– Опять эта проклятая музыка! – голос сорвался на крик, а батарея загудела от ударов кулаком. – Далеко за полночь, а они там концерт рок-н-ролла закатили!
– Мама, уймись, – вздохнула дочь Пелагея (Алёну заменил), не отрывая глаз от телефонного экрана. – Утром поговоришь с ними.
– Да разве они слышат слова! Целый месяц терплю этих… этих… – руки метнулась в воздухе, подбирая выражение крепче. – Асоциальных типов, право!
– Мама, тише. Дашу (Машку заменил) разбудишь.
– И пусть проснется! Пусть знает, в каком дурдоме живем! – Тетяна Ильинична (Валентину Петровну заменил), так бабушку кликали в доме, распахнула окно настежь. – Эй, этажом выше! Окончательно рехнулись?!
Из темноты третьего этажа высунулась всклокоченная башка молодца.
– Старуха, не ори сама! Сонных пужаешь!
– Какой я тебе старуха, безмозглый! – выведенная из себя, Пелагея Ильинична голос взыграл. – Сейчас участкового на порог вызову!
– Вызывай! – гаркнул молодец и с треском захлопнул створки.
Музыка лишь прибавила мощи.
Присела Пелагея Ильинична на диван, руку прижала к груди. Дрожь по рукам пошла, дышать стало туго. Дочь лишь тут оторвалась от телефона, испуганно взглянув на мать.
– Мама, как ты? Валидолчику подать?
– Корвалолу дай, капель, – выдохнула старушка.
Пелагея принесла пузырек, воды в стакане. Мать капли проглотила, прислонилась к спинке дивана.
– Не выношу, Поля. Совсем выбилась из сил. Прежде порядочные люди здесь жили. Благолепие да караул. А нонче…
Махнула слабой рукой под потолок, откуда неслось грохотание бараба, как в пьяной кузне.
– А когда вселились эти? – спросила дочь.
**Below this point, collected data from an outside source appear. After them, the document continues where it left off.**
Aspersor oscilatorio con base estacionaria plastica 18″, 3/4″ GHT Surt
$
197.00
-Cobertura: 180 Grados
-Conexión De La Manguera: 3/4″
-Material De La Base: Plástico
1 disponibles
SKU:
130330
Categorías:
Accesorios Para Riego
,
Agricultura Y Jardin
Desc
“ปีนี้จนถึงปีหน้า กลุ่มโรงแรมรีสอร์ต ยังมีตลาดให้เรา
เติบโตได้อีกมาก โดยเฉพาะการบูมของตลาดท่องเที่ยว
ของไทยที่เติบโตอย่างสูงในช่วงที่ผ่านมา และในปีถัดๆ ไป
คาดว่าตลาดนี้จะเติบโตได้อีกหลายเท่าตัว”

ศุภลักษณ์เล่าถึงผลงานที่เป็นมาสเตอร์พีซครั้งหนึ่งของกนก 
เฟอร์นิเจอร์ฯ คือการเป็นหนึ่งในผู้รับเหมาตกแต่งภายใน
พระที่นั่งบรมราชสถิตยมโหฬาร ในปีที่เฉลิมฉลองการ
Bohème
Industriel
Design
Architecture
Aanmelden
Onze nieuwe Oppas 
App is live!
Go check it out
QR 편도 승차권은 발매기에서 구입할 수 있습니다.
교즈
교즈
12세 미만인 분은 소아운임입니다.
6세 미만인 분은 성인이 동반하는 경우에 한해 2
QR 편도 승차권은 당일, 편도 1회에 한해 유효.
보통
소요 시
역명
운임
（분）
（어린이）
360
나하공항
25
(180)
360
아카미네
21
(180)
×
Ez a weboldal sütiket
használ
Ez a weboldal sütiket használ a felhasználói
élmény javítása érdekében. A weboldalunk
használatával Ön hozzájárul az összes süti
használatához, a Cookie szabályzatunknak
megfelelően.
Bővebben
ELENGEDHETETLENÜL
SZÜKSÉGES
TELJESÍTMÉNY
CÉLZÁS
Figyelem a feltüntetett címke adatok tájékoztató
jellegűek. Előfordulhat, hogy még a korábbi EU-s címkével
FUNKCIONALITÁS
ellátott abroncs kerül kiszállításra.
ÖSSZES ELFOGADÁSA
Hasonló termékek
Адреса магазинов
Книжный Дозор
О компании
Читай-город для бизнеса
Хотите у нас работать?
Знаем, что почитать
– Месяц уж как. Не семейка – парочка молодая. Видались смирными, извинялись при встречах. А оказались…
Не договорила умолкла Пелагея Ильинична. Сверху что-то рухнуло, затем хохот да визги раздались.
– Боюсь, гуляки беспросветные, – буркнула она. – Здравый человек в такую глухую ночь почивать должен.
Зевнула во весь рот Пелагея.
– Мама, пойду домой. Уж слишком засиделась.
– Не бросай одну средь этих… чокнутых!
– Ну что я могу, мама? У самой служба завтра, Даше в школу спешить. Разбирайся сама с соседями.
Дочь собрала сумочку, ушла. Осталась Пелагея Ильинична одна в квартире, где каждый стук сверху отдавался в висках, как гвоздь по чугунной плите.
Выдвинула ящик прикроватной тумбочки, нашла потрепанную книжицу с номерами. Участковый не отзывался. Стала названивать в дежурную часть.
– Слушаю, – ответил бессонный голос.
– Доброй ночи. Пелагея Ильинична Игнатова, с улицы Вишневой. Соседи сверху музыку ревмя ревут, уснуть не дают.
– Который час по Вам?
– Далеко за полночь!
– Понял. Зафиксируем вызов. Наш народ подойдет, как разъедется.
– Акогдаэтобудет?!
– Не скажу. Вызовов невпроворот.
Отпустила трубку Пелагея Ильинична, кулаки сжались. Подойдет, как разъедется. А с чего вдруг разъедутся? К утру? К полудню? На будущей неделе?
Подошла к окну, глянула на пустынные переулки. Тишь да гладь, фонари мигают. А в ее старом доме – кромешный ад. Музыка бьет по ушам, топают, вопят. И ничьей душе дела нет.
Припомнила старое житье. Тридцать зим в стенах этих прожито. Видела, как соседи сменялись, ребятишки росли. Знавали все друг дружку, дорожили покоем. После десятого вечера – мертвая тишина.
А нынче вот что творится. Молодняк наехал откуда не спросись, мнит, что им законы не писаны. Родители, поди, к деньгам пришлые, квартиры скупают, а нраву не привили.
Вознеслась сверху новая песня. Узнала старушка мотив – нечто нынешнее, с воем гитарным и лязгом. Бас гулко в ребра стучал.
Не стерпела, снова к окошку двинулась.
– Угомонитесь! – выкрикнула, вкладывая всю силу. – Люди спа
То утро Анна Ивановна встретила с непривычной легкостью на душе, слушая, как Лена наверху тихонько напевает, а оставленный на видном месте в шкафу молоток лежал немым свидетелем того, что терпению, даже бабушкиному, приходит конец, и тишина иногда рождается из грохота.